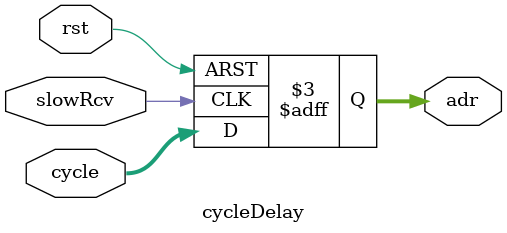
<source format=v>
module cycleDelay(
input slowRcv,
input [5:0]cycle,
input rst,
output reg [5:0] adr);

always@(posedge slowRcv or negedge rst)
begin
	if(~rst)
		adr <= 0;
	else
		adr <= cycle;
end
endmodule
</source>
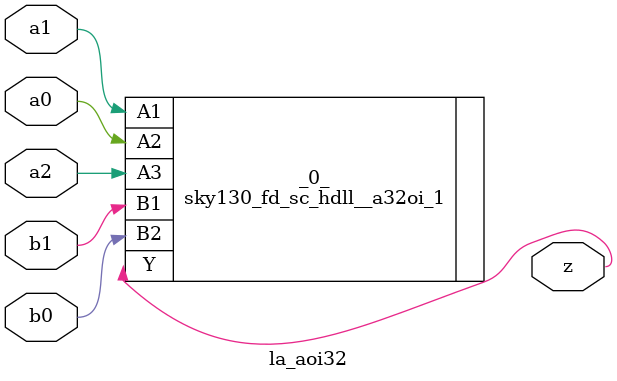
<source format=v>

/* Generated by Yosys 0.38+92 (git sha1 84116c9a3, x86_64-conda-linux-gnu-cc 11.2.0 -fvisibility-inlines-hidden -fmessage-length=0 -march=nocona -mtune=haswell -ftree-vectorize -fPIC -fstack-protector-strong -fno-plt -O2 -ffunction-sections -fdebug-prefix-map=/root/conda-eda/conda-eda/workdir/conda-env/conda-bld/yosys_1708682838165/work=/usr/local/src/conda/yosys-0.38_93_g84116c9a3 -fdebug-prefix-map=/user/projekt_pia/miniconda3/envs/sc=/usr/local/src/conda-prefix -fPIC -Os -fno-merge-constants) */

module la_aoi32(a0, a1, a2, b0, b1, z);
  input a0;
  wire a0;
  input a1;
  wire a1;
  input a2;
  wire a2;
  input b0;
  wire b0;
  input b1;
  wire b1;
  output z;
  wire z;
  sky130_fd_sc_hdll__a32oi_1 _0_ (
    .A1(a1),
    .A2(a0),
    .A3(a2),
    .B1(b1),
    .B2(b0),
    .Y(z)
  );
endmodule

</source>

━━━━━━

_TASK_
From the line that includes "always@(posedge slowRcv or negedge rst)" on down to the last line of the entries above, set down each line exactly, leaving out the pictures.

_EXERCISE OUTPUT_
always@(posedge slowRcv or negedge rst)
begin
	if(~rst)
		adr <= 0;
	else
		adr <= cycle;
end
endmodule
</source>
<source format=v>

/* Generated by Yosys 0.38+92 (git sha1 84116c9a3, x86_64-conda-linux-gnu-cc 11.2.0 -fvisibility-inlines-hidden -fmessage-length=0 -march=nocona -mtune=haswell -ftree-vectorize -fPIC -fstack-protector-strong -fno-plt -O2 -ffunction-sections -fdebug-prefix-map=/root/conda-eda/conda-eda/workdir/conda-env/conda-bld/yosys_1708682838165/work=/usr/local/src/conda/yosys-0.38_93_g84116c9a3 -fdebug-prefix-map=/user/projekt_pia/miniconda3/envs/sc=/usr/local/src/conda-prefix -fPIC -Os -fno-merge-constants) */

module la_aoi32(a0, a1, a2, b0, b1, z);
  input a0;
  wire a0;
  input a1;
  wire a1;
  input a2;
  wire a2;
  input b0;
  wire b0;
  input b1;
  wire b1;
  output z;
  wire z;
  sky130_fd_sc_hdll__a32oi_1 _0_ (
    .A1(a1),
    .A2(a0),
    .A3(a2),
    .B1(b1),
    .B2(b0),
    .Y(z)
  );
endmodule

</source>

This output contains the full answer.